Data for this exercise

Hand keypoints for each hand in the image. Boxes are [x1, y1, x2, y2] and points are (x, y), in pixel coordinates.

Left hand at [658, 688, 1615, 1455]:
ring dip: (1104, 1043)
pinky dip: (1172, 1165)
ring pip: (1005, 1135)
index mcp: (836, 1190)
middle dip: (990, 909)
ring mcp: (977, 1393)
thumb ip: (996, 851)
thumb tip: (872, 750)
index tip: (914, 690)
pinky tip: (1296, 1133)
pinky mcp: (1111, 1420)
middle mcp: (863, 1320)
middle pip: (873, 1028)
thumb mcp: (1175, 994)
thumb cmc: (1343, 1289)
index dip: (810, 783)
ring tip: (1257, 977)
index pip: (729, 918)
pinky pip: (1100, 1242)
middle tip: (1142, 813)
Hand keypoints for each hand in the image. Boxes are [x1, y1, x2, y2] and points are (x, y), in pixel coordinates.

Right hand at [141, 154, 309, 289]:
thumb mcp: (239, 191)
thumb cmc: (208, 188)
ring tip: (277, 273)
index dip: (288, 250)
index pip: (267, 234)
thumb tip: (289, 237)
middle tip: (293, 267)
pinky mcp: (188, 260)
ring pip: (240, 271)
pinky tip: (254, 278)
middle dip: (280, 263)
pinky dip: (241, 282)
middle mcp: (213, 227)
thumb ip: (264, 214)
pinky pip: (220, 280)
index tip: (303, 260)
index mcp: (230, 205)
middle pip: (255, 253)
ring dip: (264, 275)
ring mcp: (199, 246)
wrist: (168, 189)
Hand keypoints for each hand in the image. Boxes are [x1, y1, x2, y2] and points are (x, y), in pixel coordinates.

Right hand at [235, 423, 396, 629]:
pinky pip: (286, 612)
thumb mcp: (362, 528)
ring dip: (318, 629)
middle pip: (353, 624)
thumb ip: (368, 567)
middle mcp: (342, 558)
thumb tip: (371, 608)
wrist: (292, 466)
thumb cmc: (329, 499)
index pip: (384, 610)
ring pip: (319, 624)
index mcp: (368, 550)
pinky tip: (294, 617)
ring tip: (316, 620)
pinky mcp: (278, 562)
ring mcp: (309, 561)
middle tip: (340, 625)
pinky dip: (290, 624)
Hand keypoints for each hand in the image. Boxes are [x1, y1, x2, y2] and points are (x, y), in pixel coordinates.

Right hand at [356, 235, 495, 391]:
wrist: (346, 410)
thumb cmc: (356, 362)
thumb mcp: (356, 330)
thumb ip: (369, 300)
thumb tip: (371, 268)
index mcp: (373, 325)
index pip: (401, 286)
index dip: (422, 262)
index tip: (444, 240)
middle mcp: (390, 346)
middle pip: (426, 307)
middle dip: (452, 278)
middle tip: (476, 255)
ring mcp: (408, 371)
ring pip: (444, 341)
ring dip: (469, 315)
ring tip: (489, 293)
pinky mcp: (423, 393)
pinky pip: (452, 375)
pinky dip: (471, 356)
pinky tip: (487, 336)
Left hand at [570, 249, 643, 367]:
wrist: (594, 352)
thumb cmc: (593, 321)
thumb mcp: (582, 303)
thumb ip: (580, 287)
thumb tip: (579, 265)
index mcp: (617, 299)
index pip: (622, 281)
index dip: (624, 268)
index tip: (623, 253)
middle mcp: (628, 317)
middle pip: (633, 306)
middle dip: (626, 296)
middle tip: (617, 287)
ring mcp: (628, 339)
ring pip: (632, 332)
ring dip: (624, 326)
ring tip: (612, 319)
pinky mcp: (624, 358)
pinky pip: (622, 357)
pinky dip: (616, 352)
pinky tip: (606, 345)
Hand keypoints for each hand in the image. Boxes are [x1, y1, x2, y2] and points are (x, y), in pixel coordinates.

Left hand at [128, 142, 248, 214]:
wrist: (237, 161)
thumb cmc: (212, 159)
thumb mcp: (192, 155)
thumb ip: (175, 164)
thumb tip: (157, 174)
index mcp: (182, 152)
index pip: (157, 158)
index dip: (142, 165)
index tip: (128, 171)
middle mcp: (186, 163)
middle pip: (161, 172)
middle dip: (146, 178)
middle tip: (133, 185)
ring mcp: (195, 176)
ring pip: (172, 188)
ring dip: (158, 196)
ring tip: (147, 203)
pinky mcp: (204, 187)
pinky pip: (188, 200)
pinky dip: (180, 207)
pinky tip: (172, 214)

Work instructions
Return the entries above exactly, each one complete.

Answer for this exercise
Hand keypoints for each hand in the image. Boxes are [x1, y1, x2, y2] and points are (x, y), in pixel coordinates.

Left hand at [658, 688, 1615, 1455]:
ring dip: (1104, 1043)
pinky dip: (1172, 1165)
ring pip: (1005, 1135)
index mcp: (836, 1190)
middle dip: (990, 909)
ring mcp: (977, 1393)
thumb ip: (996, 851)
thumb tip: (872, 750)
index tip: (914, 690)
pinky tip: (1296, 1133)
pinky mcp: (1111, 1420)
middle mcp: (863, 1320)
middle pip: (873, 1028)
thumb mcp: (1175, 994)
thumb cmc: (1343, 1289)
index dip: (810, 783)
ring tip: (1257, 977)
index pip: (729, 918)
pinky pip: (1100, 1242)
middle tip: (1142, 813)
Hand keypoints for each hand in the image. Boxes are [x1, y1, x2, y2] and points are (x, y), in pixel coordinates.

Right hand at [141, 154, 309, 289]:
thumb mcp: (239, 191)
thumb cmc: (208, 188)
ring tip: (277, 273)
index dip: (288, 250)
index pip: (267, 234)
thumb tip: (289, 237)
middle tip: (293, 267)
pinky mcp: (188, 260)
ring pip: (240, 271)
pinky tip: (254, 278)
middle dip: (280, 263)
pinky dip: (241, 282)
middle mcp: (213, 227)
thumb ip: (264, 214)
pinky pip: (220, 280)
index tip: (303, 260)
index mcp: (230, 205)
middle pip: (255, 253)
ring dip: (264, 275)
ring mcp: (199, 246)
wrist: (168, 189)
Hand keypoints for each hand in the image. Boxes are [x1, y1, x2, y2] and points are (x, y), in pixel coordinates.

Right hand at [235, 423, 396, 629]:
pinky pip: (286, 612)
thumb mcp: (362, 528)
ring dip: (318, 629)
middle pip: (353, 624)
thumb ip: (368, 567)
middle mcp: (342, 558)
thumb tip: (371, 608)
wrist: (292, 466)
thumb cmc: (329, 499)
index pip: (384, 610)
ring pip: (319, 624)
index mcp: (368, 550)
pinky tip: (294, 617)
ring tip: (316, 620)
pinky mcp: (278, 562)
ring mcp: (309, 561)
middle tip: (340, 625)
pinky dip: (290, 624)
Hand keypoints for each hand in the image. Boxes are [x1, y1, x2, y2] and points are (x, y), in pixel coordinates.

Right hand at [356, 235, 495, 391]:
wrist: (346, 410)
thumb cmc: (356, 362)
thumb mcp: (356, 330)
thumb ip: (369, 300)
thumb tip: (371, 268)
index mcp: (373, 325)
index pip: (401, 286)
index dip: (422, 262)
index tip: (444, 240)
middle mcp: (390, 346)
middle pip: (426, 307)
middle dip: (452, 278)
middle tip: (476, 255)
ring mcp: (408, 371)
ring pip: (444, 341)
ring dip: (469, 315)
ring tip: (489, 293)
pinky mcp: (423, 393)
pinky pip: (452, 375)
pinky dip: (471, 356)
pinky tip: (487, 336)
Left hand at [570, 249, 643, 367]:
wrist: (594, 352)
thumb cmc: (593, 321)
thumb mcp: (582, 303)
thumb ip: (580, 287)
thumb tip: (579, 265)
index mcp: (617, 299)
index pip: (622, 281)
index dip: (624, 268)
index tip: (623, 253)
middle mcp: (628, 317)
middle pip: (633, 306)
middle dip: (626, 296)
middle tip: (617, 287)
ring mcp: (628, 339)
ring pip: (632, 332)
ring dip: (624, 326)
ring tip: (612, 319)
pinky mcp: (624, 358)
pinky pip: (622, 357)
pinky dip: (616, 352)
pinky tip: (606, 345)
Hand keypoints for each hand in the image. Boxes are [x1, y1, x2, y2] and points are (x, y), in pixel coordinates.

Left hand at [128, 142, 248, 214]:
wrist: (237, 161)
thumb cmc: (212, 159)
thumb mcp: (192, 155)
thumb ip: (175, 164)
thumb tip: (157, 174)
index mcp: (182, 152)
index pip: (157, 158)
index dip: (142, 165)
index tip: (128, 171)
middle mcp: (186, 163)
middle pip: (161, 172)
middle dip: (146, 178)
middle tip: (133, 185)
ring mcp: (195, 176)
ring pip: (172, 188)
ring dip: (158, 196)
ring tip: (147, 203)
pinky mcp: (204, 187)
pinky pip: (188, 200)
pinky dip: (180, 207)
pinky tip: (172, 214)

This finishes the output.